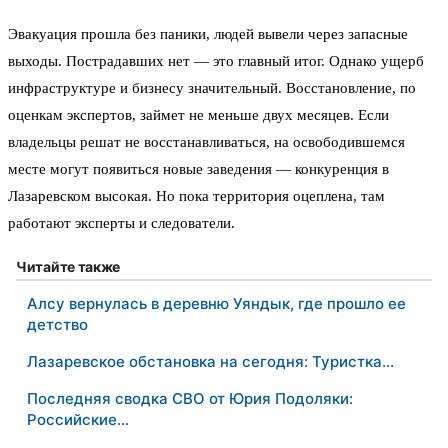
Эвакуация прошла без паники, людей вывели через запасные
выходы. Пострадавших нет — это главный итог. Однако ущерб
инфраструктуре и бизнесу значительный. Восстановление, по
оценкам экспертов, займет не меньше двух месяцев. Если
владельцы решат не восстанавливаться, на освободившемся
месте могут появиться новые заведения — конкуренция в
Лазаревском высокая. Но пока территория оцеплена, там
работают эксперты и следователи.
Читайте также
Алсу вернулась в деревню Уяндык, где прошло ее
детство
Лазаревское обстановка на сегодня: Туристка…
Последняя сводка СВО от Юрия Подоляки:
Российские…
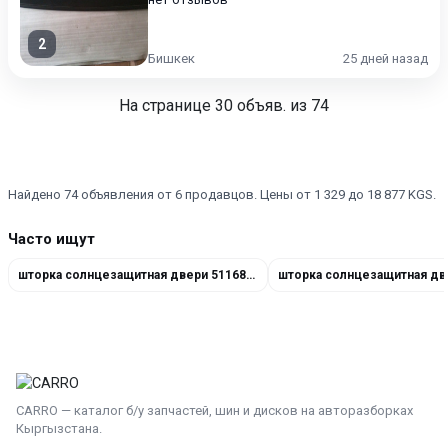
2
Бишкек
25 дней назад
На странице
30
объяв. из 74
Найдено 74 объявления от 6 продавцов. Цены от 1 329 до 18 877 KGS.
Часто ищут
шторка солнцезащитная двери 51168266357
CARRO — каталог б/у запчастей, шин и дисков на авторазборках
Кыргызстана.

---

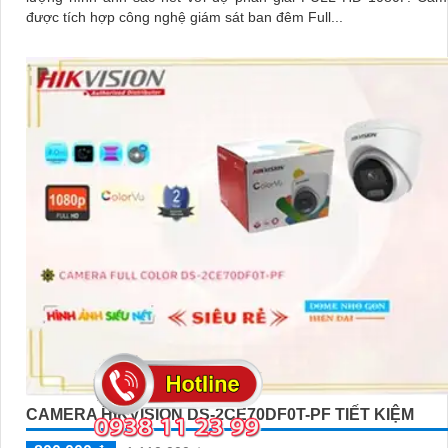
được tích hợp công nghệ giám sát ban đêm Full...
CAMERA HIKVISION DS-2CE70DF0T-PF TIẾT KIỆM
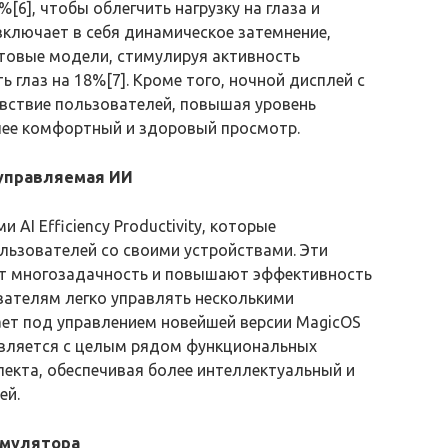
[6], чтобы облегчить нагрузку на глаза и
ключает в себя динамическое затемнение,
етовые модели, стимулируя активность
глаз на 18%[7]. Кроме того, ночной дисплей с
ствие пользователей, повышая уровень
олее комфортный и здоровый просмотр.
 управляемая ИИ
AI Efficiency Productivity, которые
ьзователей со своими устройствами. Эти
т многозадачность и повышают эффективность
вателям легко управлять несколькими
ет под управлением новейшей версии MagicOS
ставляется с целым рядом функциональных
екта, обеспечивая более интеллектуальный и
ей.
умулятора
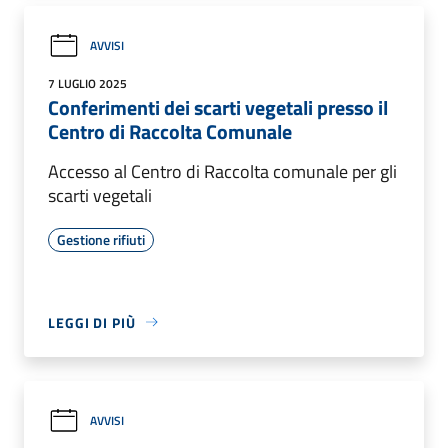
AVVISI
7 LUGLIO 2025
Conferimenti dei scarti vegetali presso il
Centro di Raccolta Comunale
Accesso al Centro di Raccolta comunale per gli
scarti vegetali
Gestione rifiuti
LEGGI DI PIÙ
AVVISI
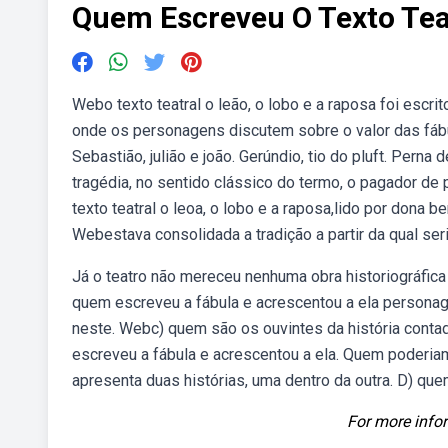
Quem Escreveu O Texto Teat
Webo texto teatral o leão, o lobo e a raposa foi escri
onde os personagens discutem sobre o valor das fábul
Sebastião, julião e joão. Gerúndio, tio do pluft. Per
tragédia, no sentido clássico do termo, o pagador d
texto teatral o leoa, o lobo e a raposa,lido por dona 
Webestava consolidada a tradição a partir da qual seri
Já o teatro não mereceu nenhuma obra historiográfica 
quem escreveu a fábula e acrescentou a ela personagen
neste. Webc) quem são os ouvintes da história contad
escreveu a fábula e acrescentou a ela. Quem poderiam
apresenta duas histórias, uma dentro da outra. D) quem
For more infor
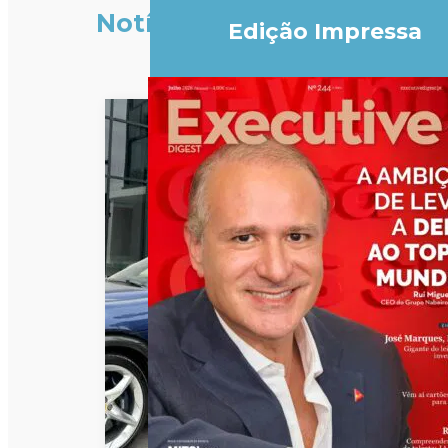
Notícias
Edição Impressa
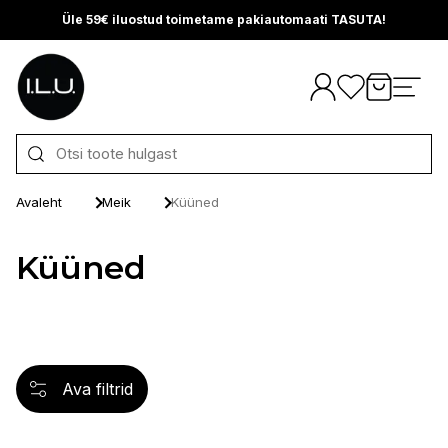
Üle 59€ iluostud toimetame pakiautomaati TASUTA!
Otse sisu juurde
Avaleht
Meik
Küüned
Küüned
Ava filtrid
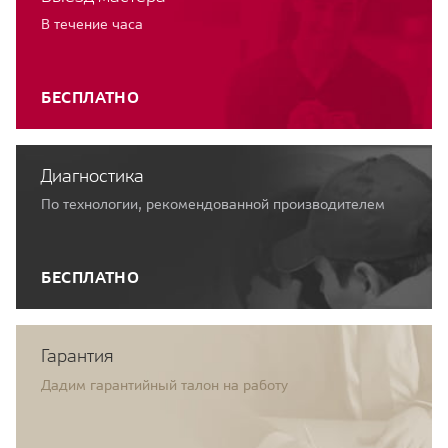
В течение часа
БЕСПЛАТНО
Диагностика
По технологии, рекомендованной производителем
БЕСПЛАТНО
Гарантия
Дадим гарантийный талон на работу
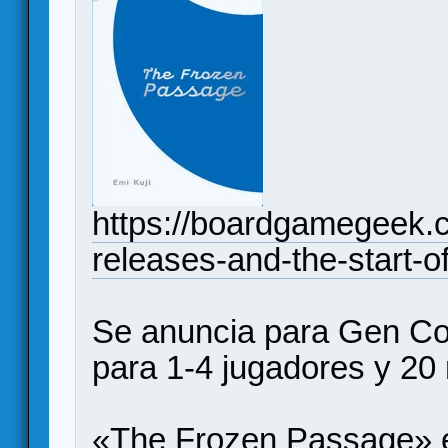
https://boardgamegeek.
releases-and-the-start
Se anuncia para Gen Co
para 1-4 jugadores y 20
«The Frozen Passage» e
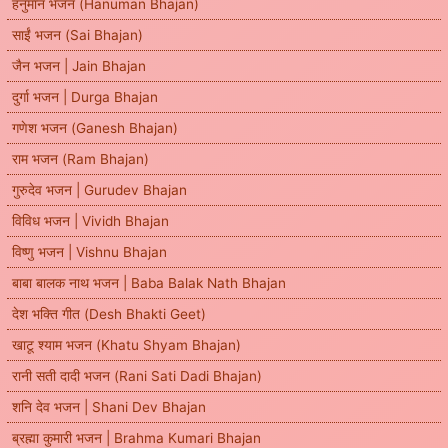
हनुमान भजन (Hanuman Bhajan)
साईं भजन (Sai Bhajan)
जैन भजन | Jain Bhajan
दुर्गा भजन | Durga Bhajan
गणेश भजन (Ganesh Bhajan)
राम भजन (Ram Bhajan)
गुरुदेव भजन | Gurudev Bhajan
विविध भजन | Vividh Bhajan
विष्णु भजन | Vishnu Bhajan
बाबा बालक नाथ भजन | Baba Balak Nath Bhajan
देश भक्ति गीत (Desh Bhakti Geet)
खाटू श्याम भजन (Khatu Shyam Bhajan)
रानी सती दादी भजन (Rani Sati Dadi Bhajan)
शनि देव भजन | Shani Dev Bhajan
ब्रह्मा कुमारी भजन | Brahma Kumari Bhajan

---

### Task prompt
Please rewrite the part of the records that opens with the line containing "Эвакуация прошла без" and closes with the line containing "Читайте также", swapping "двух месяцев" for "трех месяцев" and leaving everything else as it is.

### Your response
Эвакуация прошла без паники, людей вывели через запасные
выходы. Пострадавших нет — это главный итог. Однако ущерб
инфраструктуре и бизнесу значительный. Восстановление, по
оценкам экспертов, займет не меньше трех месяцев. Если
владельцы решат не восстанавливаться, на освободившемся
месте могут появиться новые заведения — конкуренция в
Лазаревском высокая. Но пока территория оцеплена, там
работают эксперты и следователи.
Читайте также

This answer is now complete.